念のために周囲を偵察兵に探らせたが、罠どころか敵側が偵察を出している様子すらないと報告が上がってくる。
「本当に戦う気があるのか?」
疑問に思いつつも、兵を前に進ませることにした。この場に留まっていても、時間の浪費にしかならないしね。
そうして先行偵察が発見した通りに、道を塞ぐ形で布陣するハータウトの軍勢らしき人物たちが見えてきた。
俺たちは一定距離を開けて止まると、この場所に応じた陣形へと移行する。
そうして、すっかりと開戦の準備が整ったところで、ハータウトの軍勢の方に新たな動きが現れた。
とある人物が一人、軍勢の先頭へと進み出てきたのだ。
その人物の姿を見て、俺は目を丸くし、そして眉を顰めた。
なぜなら、軍勢の先頭へと出てきた人物は、戦場に似つかわしくないドレス姿の女性だったからだ。
もっと言ってしまえば、その化粧っ気の強い顔の目鼻の配置が、俺が記憶している人物に似通っていたからだ。
ドレス姿の女性は、ハータウトの軍勢の先頭で仁王立ちすると、やおら片手を大きく上に上げた。次の瞬間、ハータウトの軍勢のいたる場所から、旗が何本も立ち上がった。

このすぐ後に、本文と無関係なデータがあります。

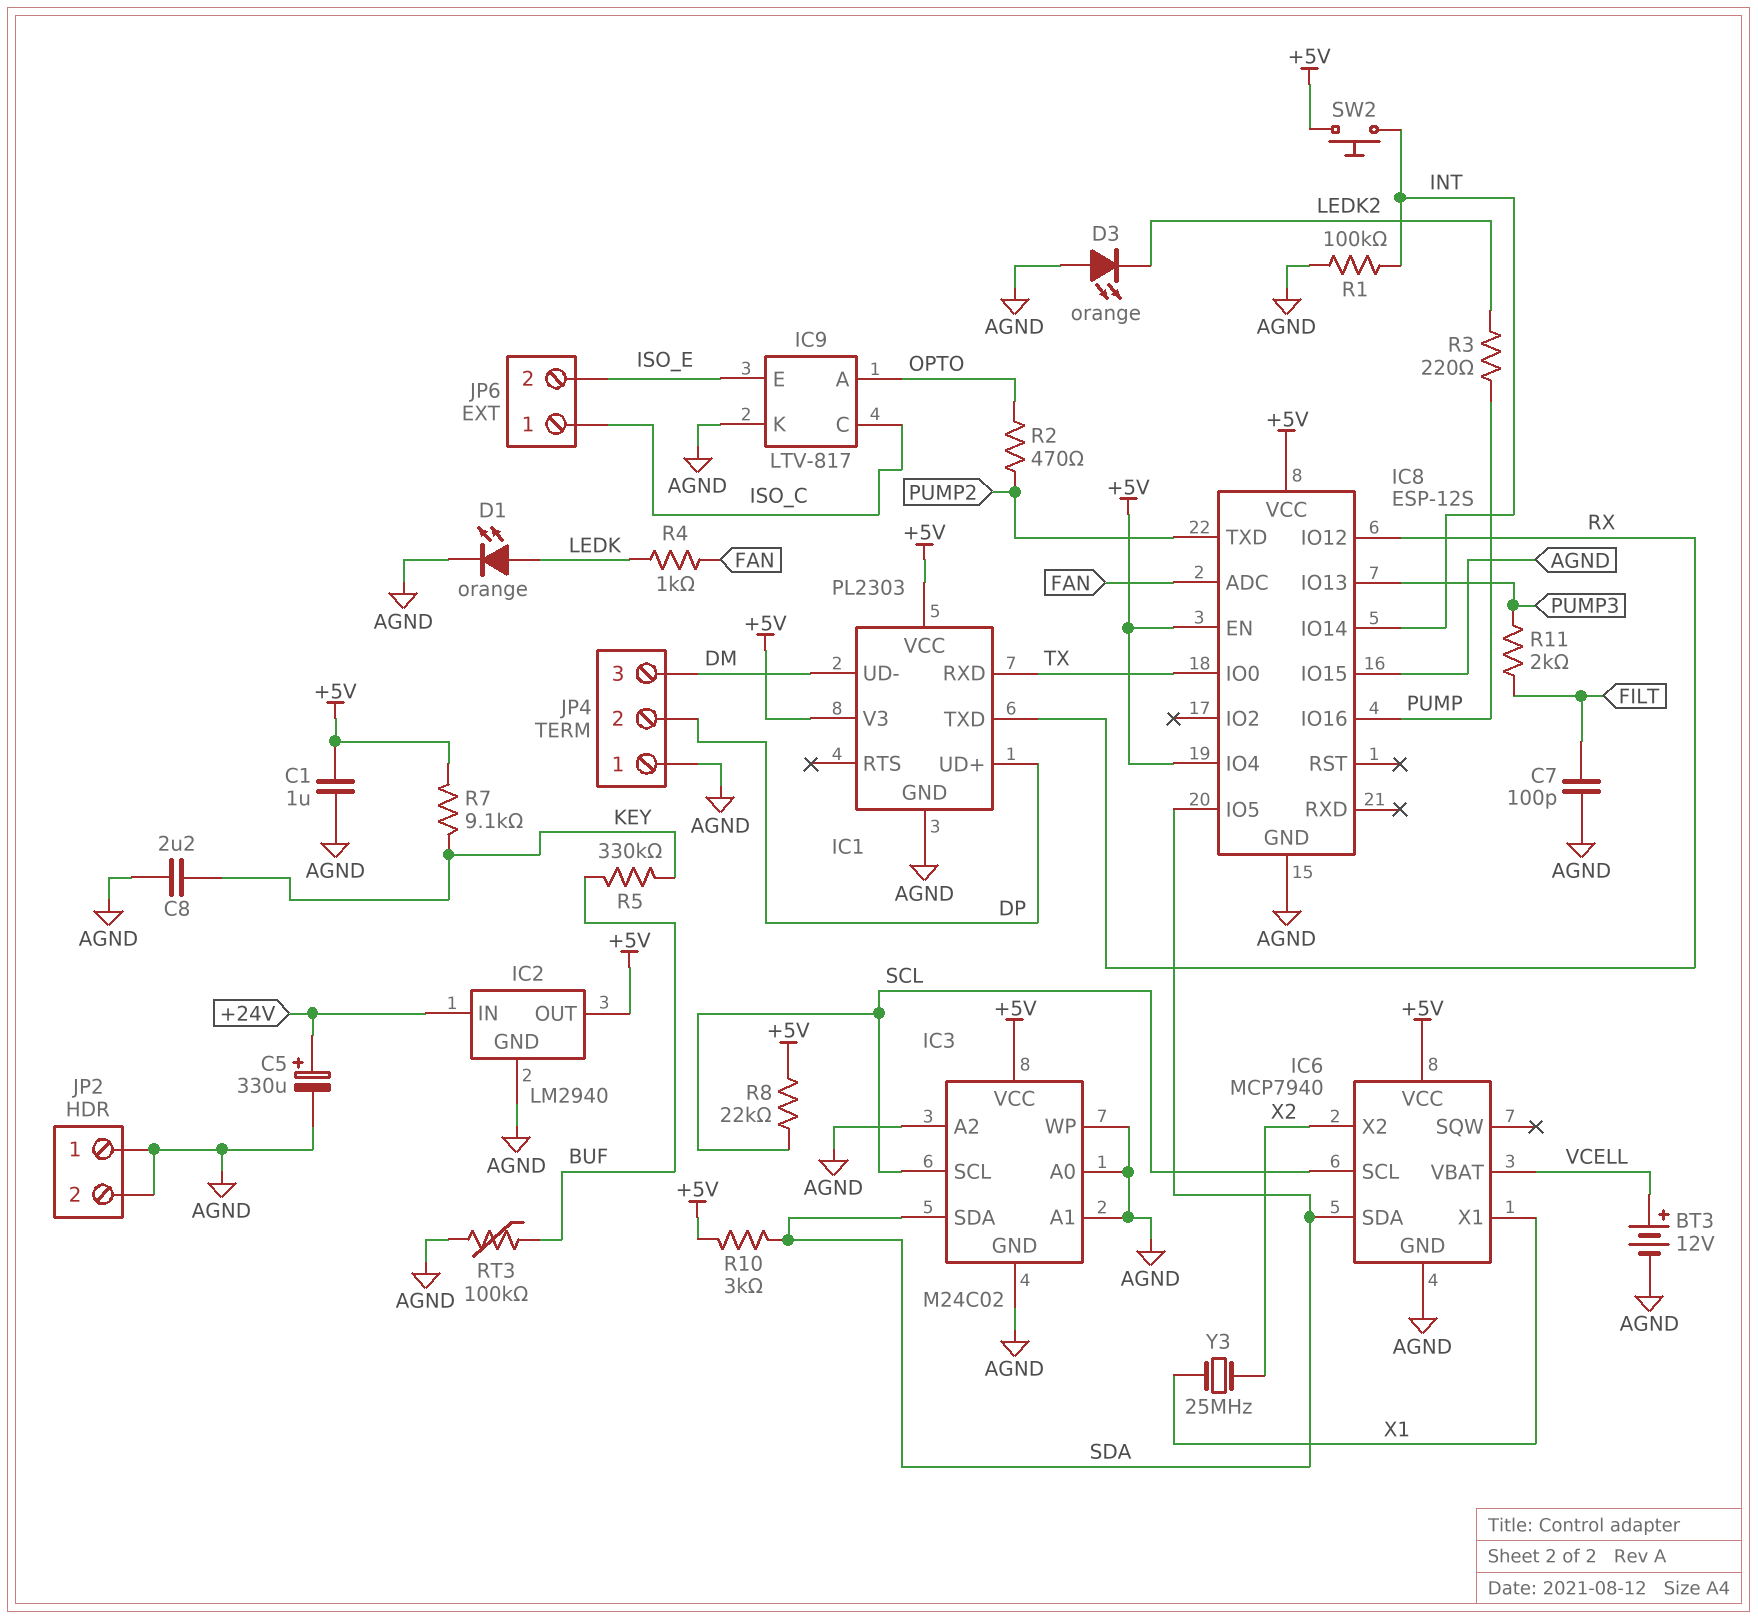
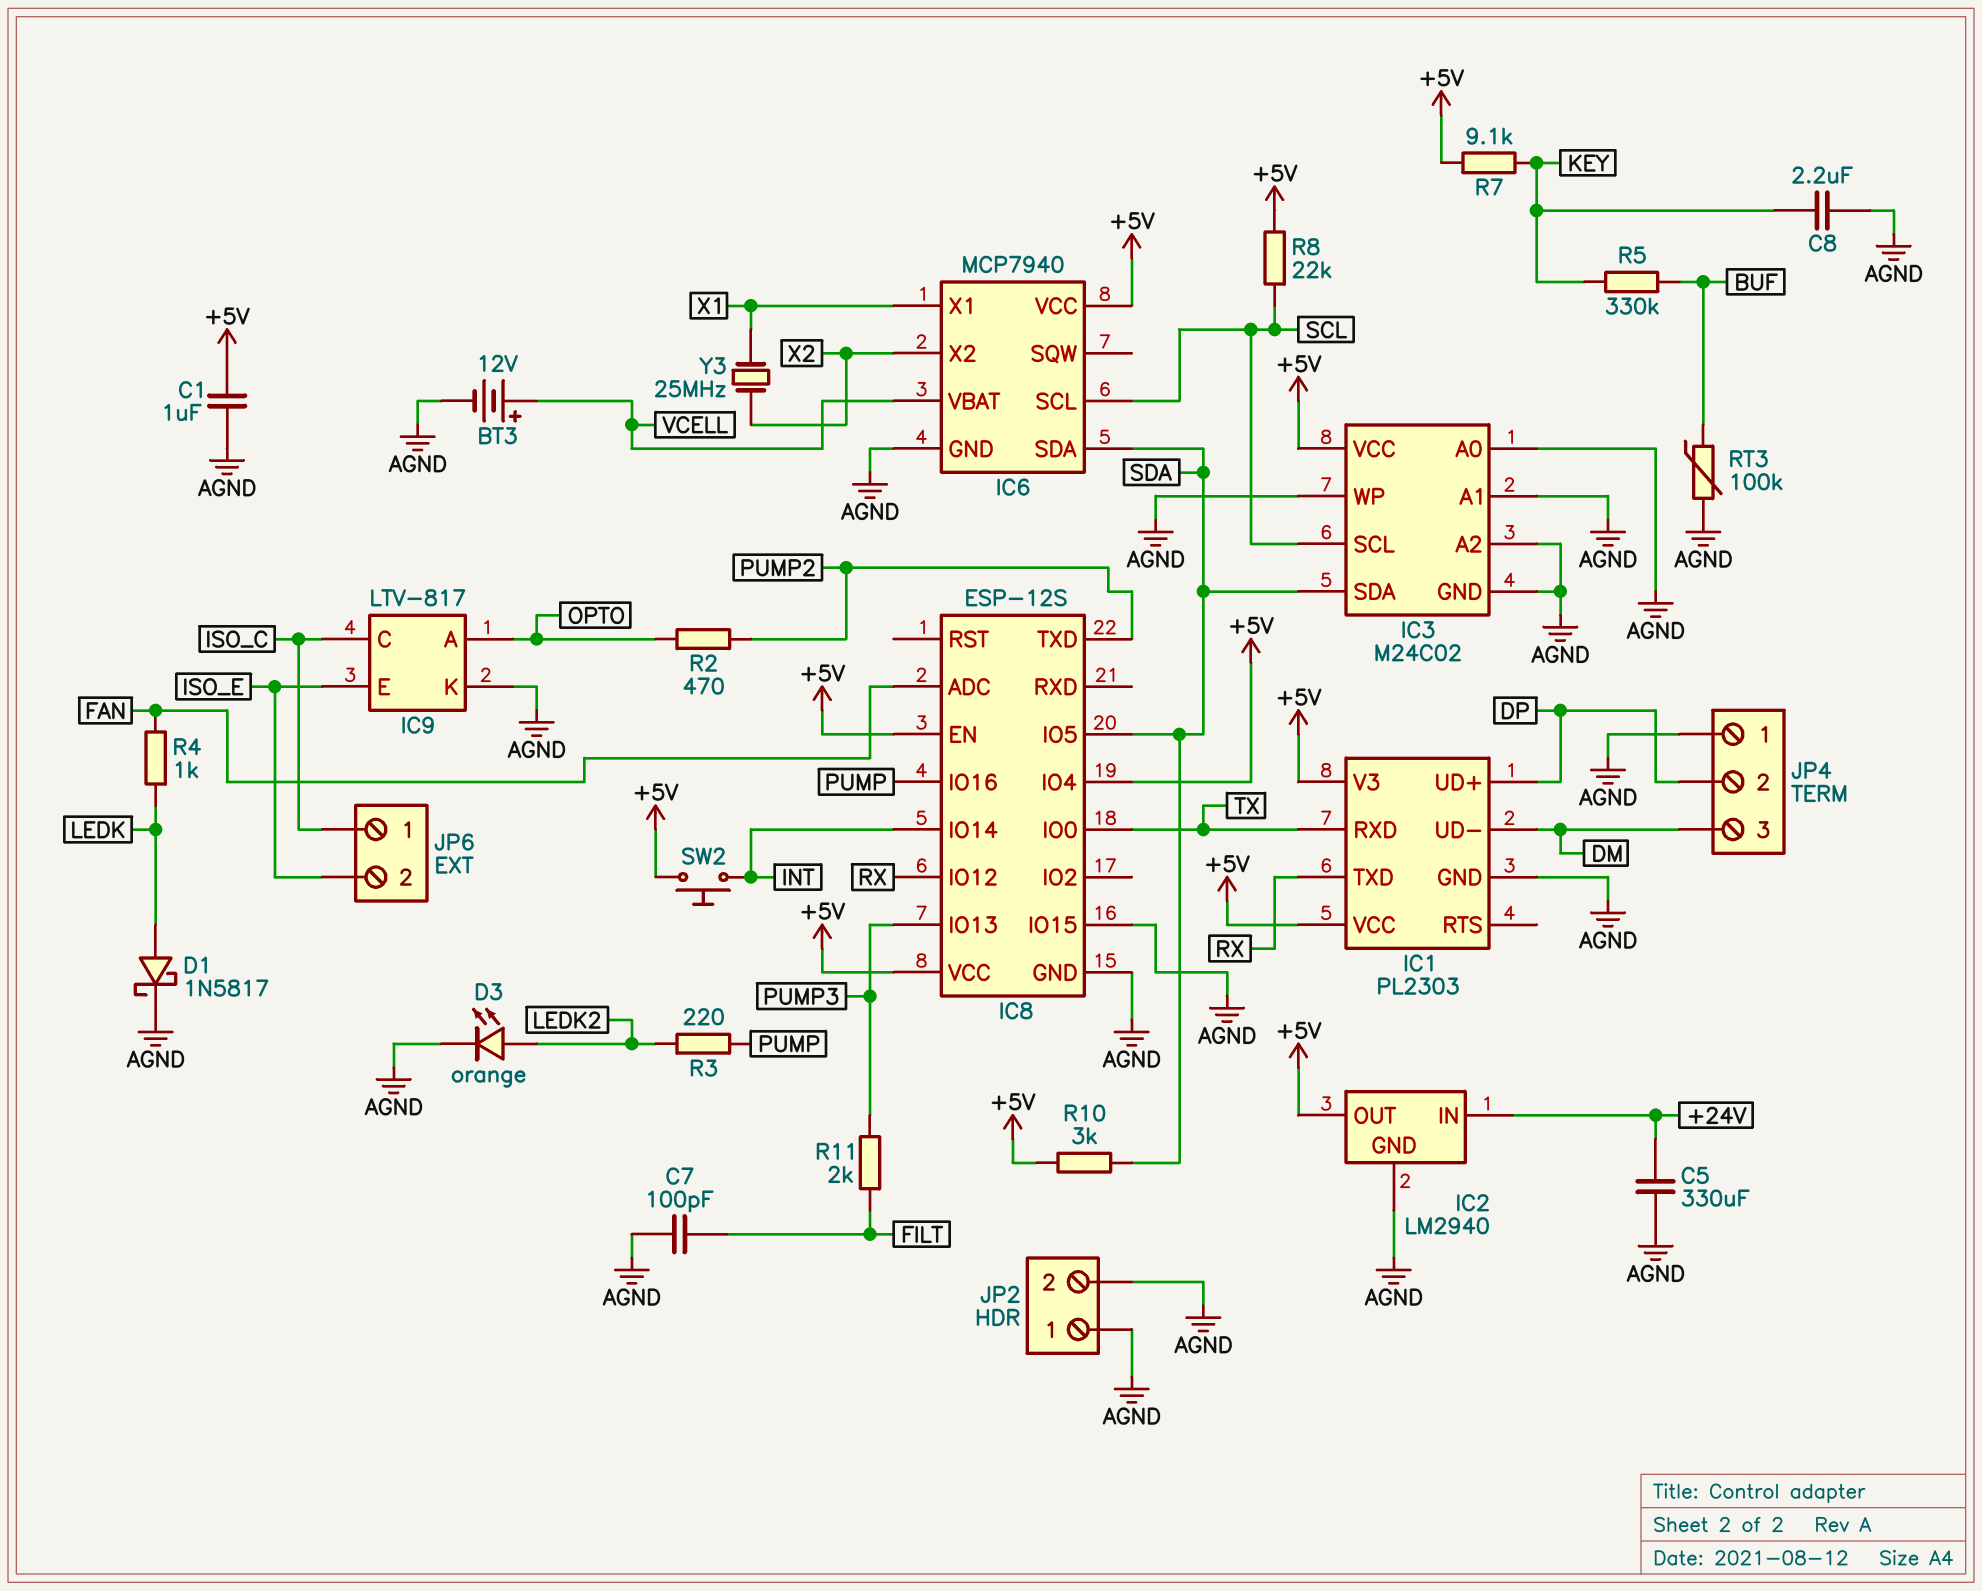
C5: 330uF (plus +24V, minus AGND) -> 330uF (+24V, AGND)
D1: LED orange (A LEDK, K AGND) -> schottky 1N5817 (A LEDK, K AGND)
D3: LED orange (A AGND, K LEDK2) -> LED orange (A LEDK2, K AGND)
R1: 100k (AGND, INT) -> none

それは『交渉旗』と呼ばれる、戦場での話し合いを求めるための旗だ。
その旗が多数はためいたのを見てから、ドレス姿の女性が大声を張り上げる。
「ハータウト領の領主たる私――カリノ・ノネッテが、私の弟であるミリモス・ノネッテに話し合いを申し込みますわ!」
やっぱりあの女性はカリノだったなと、それと話し合いだってと、俺は自分の表情が苦み走った者に変わったことを自覚したのだった。